Support a Loved One During the Holidays

For people living with mental illness, the holidays can be extra challenging. The holiday season may cause even those who are usually healthy to experience feelings of loneliness or lack of fulfillment. That’s why it’s important for friends and family members to feel empowered to offer support. We’ve rounded up five strategies to help:

Touch Base Regularly

Checking in and staying connected with your loved ones on a regular basis is always helpful but can be particularly important during the holiday season. Consider scheduling a virtual coffee date, sending a quick text with a motivational message, making a call to see how their day is going or stopping by their place to wave hello and catch up (from a distance!). Even the quickest conversation could make all the difference.

Actively Listen

Whenever and however you decide to touch base and support your loved one, be an active listener. Allow them to open up to you and be there for them in a nonjudgmental way. When appropriate, respond and reflect back on what they have said. Don’t feel like you need to offer advice or resources. Instead, show them that you care enough to listen, validate their feelings and respect what they have to say.

Suggest Stress-Relieving Activities

Once a person feels that he or she has been heard, it can be easier to offer encouragement and information. Ask how you can help or offer to join them in doing a fun activity. Bake some holiday desserts together, make a few holiday crafts, play some board games and lose yourself in something lighthearted and fun.

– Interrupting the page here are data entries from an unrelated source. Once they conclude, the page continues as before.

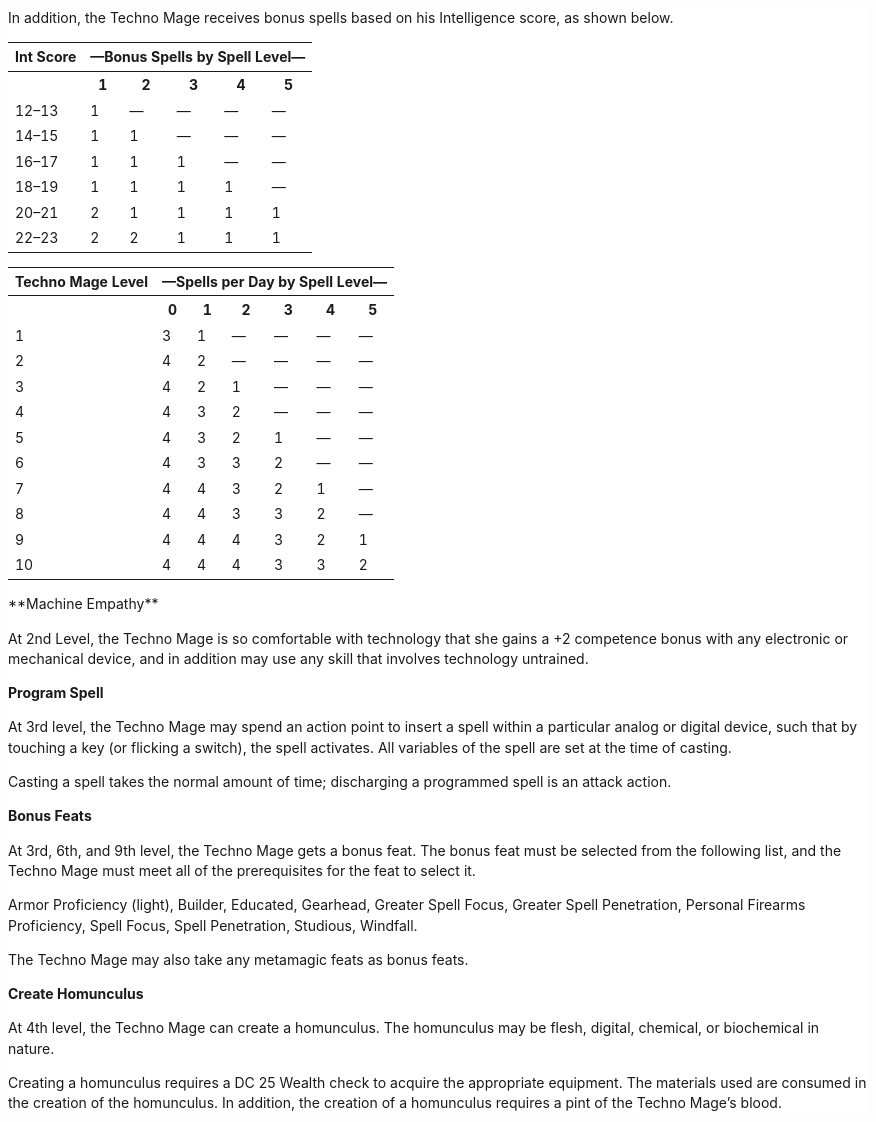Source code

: In addition, the Techno Mage receives bonus spells based on his Intelligence
score, as shown below.


<table> <tr><th>Int Score</th><th colspan="5">—Bonus Spells by Spell Level—</th></tr> <tr><th> </th><th>1</th><th>2</th><th>3</th><th>4</th><th>5</th></tr> <tr><td>12–13</td><td>1</td><td>—</td><td>—</td><td>—</td><td>—</td></tr> <tr class="shaded"><td>14–15</td><td>1</td><td>1</td><td>—</td><td>—</td><td>—</td></tr> <tr><td>16–17</td><td>1</td><td>1</td><td>1</td><td>—</td><td>—</td></tr> <tr class="shaded"><td>18–19</td><td>1</td><td>1</td><td>1</td><td>1</td><td>—</td></tr> <tr><td>20–21</td><td>2</td><td>1</td><td>1</td><td>1</td><td>1</td></tr> <tr class="shaded"><td>22–23</td><td>2</td><td>2</td><td>1</td><td>1</td><td>1</td></tr> </table>
 
<table> <tr><th>Techno Mage Level</th><th colspan="6">—Spells per Day by Spell Level—</th></tr> <tr><th> </th><th>0</th><th>1</th><th>2</th><th>3</th><th>4</th><th>5</th></tr> <tr><td>1</td><td>3</td><td>1</td><td>—</td><td>—</td><td>—</td><td>—</td></tr> <tr class="shaded"><td>2</td><td>4</td><td>2</td><td>—</td><td>—</td><td>—</td><td>—</td></tr> <tr><td>3</td><td>4</td><td>2</td><td>1</td><td>—</td><td>—</td><td>—</td></tr> <tr class="shaded"><td>4</td><td>4</td><td>3</td><td>2</td><td>—</td><td>—</td><td>—</td></tr> <tr><td>5</td><td>4</td><td>3</td><td>2</td><td>1</td><td>—</td><td>—</td></tr> <tr class="shaded"><td>6</td><td>4</td><td>3</td><td>3</td><td>2</td><td>—</td><td>—</td></tr> <tr><td>7</td><td>4</td><td>4</td><td>3</td><td>2</td><td>1</td><td>—</td></tr> <tr class="shaded"><td>8</td><td>4</td><td>4</td><td>3</td><td>3</td><td>2</td><td>—</td></tr> <tr><td>9</td><td>4</td><td>4</td><td>4</td><td>3</td><td>2</td><td>1</td></tr> <tr class="shaded"><td>10</td><td>4</td><td>4</td><td>4</td><td>3</td><td>3</td><td>2</td></tr> </table>
 **Machine Empathy**

At 2nd Level, the Techno Mage is so comfortable with technology that she gains
a +2 competence bonus with any electronic or mechanical device, and in
addition may use any skill that involves technology untrained.

**Program Spell**

At 3rd level, the Techno Mage may spend an action point to insert a spell
within a particular analog or digital device, such that by touching a key (or
flicking a switch), the spell activates. All variables of the spell are set at
the time of casting.

Casting a spell takes the normal amount of time; discharging a programmed
spell is an attack action.

**Bonus Feats**

At 3rd, 6th, and 9th level, the Techno Mage gets a bonus feat. The bonus feat
must be selected from the following list, and the Techno Mage must meet all of
the prerequisites for the feat to select it.

Armor Proficiency (light), Builder, Educated, Gearhead, Greater Spell Focus,
Greater Spell Penetration, Personal Firearms Proficiency, Spell Focus, Spell
Penetration, Studious, Windfall.

The Techno Mage may also take any metamagic feats as bonus feats.

**Create Homunculus**

At 4th level, the Techno Mage can create a homunculus. The homunculus may be
flesh, digital, chemical, or biochemical in nature.

Creating a homunculus requires a DC 25 Wealth check to acquire the appropriate
equipment. The materials used are consumed in the creation of the homunculus.
In addition, the creation of a homunculus requires a pint of the Techno Mage’s
blood.
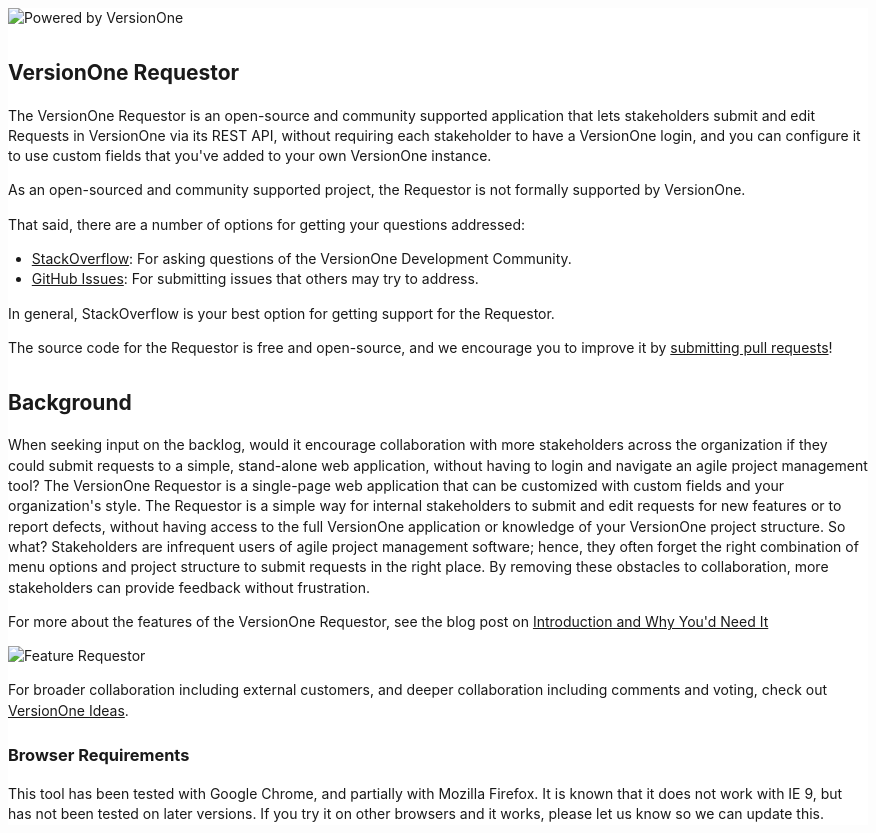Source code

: ![Powered by VersionOne](client/images/poweredbyv1.png)

## VersionOne Requestor

The VersionOne Requestor is an open-source and community supported application that lets stakeholders submit and edit Requests in VersionOne via its REST API, without requiring each stakeholder to have a VersionOne login, and you can configure it to use custom fields that you've added to your own VersionOne instance.

As an open-sourced and community supported project, the Requestor is not formally supported by VersionOne.

That said, there are a number of options for getting your questions addressed:

* [StackOverflow](http://stackoverflow.com/questions/tagged/versionone): For asking questions of the VersionOne Development Community.
* [GitHub Issues](https://github.com/versionone/VersionOne.Client.Requestor/issues): For submitting issues that others may try to address.

In general, StackOverflow is your best option for getting support for the Requestor.

The source code for the Requestor is free and open-source, and we encourage you to improve it by [submitting pull requests](https://help.github.com/articles/using-pull-requests)!

## Background

When seeking input on the backlog, would it encourage collaboration with more stakeholders across the organization if they could submit requests to a simple, stand-alone web application, without having to login and navigate an agile project management tool? The VersionOne Requestor is a single-page web application that can be customized with custom fields and your organization's style. The Requestor is a simple way for internal stakeholders to submit and edit requests for new features or to report defects, without having access to the full VersionOne application or knowledge of your VersionOne project structure. So what? Stakeholders are infrequent users of agile project management software; hence, they often forget the right combination of menu options and project structure to submit requests in the right place. By removing these obstacles to collaboration, more stakeholders can provide feedback without frustration.

For more about the features of the VersionOne Requestor, see the blog post on [Introduction and Why You'd Need It](http://blogs.versionone.com/agile-development/2013/02/07/feature-requestor-what-and-why/)

![Feature Requestor](client/images/requestor-07-update.png)

For broader collaboration including external customers, and deeper collaboration including comments and voting, check out [VersionOne Ideas](http://www.versionone.com/Product/agile-idea-management-tool/).

### Browser Requirements

This tool has been tested with Google Chrome, and partially with Mozilla Firefox. It is known that it does 
not work with IE 9, but has not been tested on later versions. If you try it on other browsers and it works,
please let us know so we can update this.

You could even go out and get some fresh air while taking a nice stroll outside to see some holiday decorations.

Don’t Place Unnecessary Pressure & Respect Boundaries

When connecting with your loved one during the holiday season, let them know that it’s okay to decline your offer. Don’t pressure them to do go out or stay out later if they don’t feel comfortable. And if they do decline, don’t take that as a reason to stop inviting them to future outings. Be patient and continue to gently encourage their presence. Also, stay mindful about where you invite them. If you know crowds make them feel anxious, avoid places where there may be a lot of people. If they are in early recovery, find gatherings where drinks won’t be present.

Encourage Professional Help

It’s hard to watch someone you care about struggle with mental health, especially when you believe they could benefit from professional help. Be mindful of when and where you have this sensitive conversation, always use non-stigmatizing language and offer meaningful support. Let them know how important your relationship with them is to you and how it could benefit from their seeking therapy. If the first professional they see isn’t the best match, encourage them to keep looking.